The backing tracks will be no problem but I have no idea how to get MIDI out of an ipad. Maybe if there are small interfaces that work with ipads that have a MIDI out?


----------



## redskyharbor (Dec 29, 2012)

This should do the trick for the MIDI side of things. 

MIDI Interface for iPhone, iPad & iPod touch | MIDI Mobilizer | Line 6


----------



## joe-tofu (Dec 31, 2012)

No luck with tempo-changes in Garageband for iPad, it seems :/


----------



## MetalBuddah (Dec 31, 2012)

joe-tofu said:


> No luck with tempo-changes in Garageband for iPad, it seems :/



No tempo changes on garageband in general lol

Your best bet is a cheap interface + reaper on a laptop


----------



## joe-tofu (Jan 15, 2013)

Dammit ... why, Apple, why? The iPad would be an awesome and stable stage-gadget :/


----------



## BenSolace (Feb 4, 2013)

joe-tofu said:


> Dammit ... why, Apple, why? The iPad would be an awesome and stable stage-gadget :/



There are a couple of decent DAW's for iPad (see Auria, Cubasis), but neither can transmit program change messages... yet. Auria doesn't have MIDI at all, but supposedly that is coming soon.

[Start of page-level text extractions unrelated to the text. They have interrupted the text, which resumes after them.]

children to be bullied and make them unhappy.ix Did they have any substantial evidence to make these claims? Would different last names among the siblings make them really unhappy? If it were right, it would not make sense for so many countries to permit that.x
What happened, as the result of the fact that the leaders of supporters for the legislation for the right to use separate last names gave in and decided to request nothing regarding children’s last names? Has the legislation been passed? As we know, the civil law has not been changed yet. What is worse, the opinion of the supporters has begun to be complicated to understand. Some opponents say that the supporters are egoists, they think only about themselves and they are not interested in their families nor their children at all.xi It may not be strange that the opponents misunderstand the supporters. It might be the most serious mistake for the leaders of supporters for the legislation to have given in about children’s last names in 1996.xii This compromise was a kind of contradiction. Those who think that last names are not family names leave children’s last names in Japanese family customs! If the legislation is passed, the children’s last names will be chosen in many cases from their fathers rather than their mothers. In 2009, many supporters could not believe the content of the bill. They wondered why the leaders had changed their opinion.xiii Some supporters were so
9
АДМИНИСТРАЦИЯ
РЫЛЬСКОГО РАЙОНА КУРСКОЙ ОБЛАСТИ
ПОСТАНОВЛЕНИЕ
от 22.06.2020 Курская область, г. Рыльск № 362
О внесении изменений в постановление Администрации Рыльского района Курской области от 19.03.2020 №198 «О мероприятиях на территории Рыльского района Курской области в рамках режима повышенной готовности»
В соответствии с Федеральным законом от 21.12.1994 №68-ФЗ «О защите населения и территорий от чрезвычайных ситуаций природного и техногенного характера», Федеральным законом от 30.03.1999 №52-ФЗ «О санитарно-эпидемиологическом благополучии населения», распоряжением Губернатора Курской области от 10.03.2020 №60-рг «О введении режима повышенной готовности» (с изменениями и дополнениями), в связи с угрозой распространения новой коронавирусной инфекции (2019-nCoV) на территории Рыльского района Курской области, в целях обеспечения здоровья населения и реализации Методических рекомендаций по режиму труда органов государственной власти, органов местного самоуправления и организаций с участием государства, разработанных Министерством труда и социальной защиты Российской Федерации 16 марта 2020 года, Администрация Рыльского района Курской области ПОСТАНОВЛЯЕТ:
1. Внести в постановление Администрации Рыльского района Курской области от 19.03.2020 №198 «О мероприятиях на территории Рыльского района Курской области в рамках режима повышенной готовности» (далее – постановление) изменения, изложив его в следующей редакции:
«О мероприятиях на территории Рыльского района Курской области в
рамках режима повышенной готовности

Whether or not program changes will be supported is a different matter.

As far as interfaces go, the Alesis iO dock *looked* perfect, but it can only transmit a stereo signal (useless unless you are OK with mono backing tracks) and supposedly the MIDI out is less than perfect.

The Apogee Duett 2 looks up to the task of providing an iPad with multi-outs, but no MIDI.

I honestly can't believe the lack of "stereo backing friendly" devices these days. Someone seriously needs to make a unit that stores multi-out track files and MIDI program change messages within. Not everyone can afford to risk using their super high-spec laptop on stage


----------



## bellicapelli (Apr 19, 2013)

I wanted to point out a link which can be useful :
SyncInside - Backing tracks advanced player
www.syncinside.net

[EDIT]

Camera Connection Kit and a Class compliant USB sound card are required to exploit the multitrack features.

[/EDIT]


----------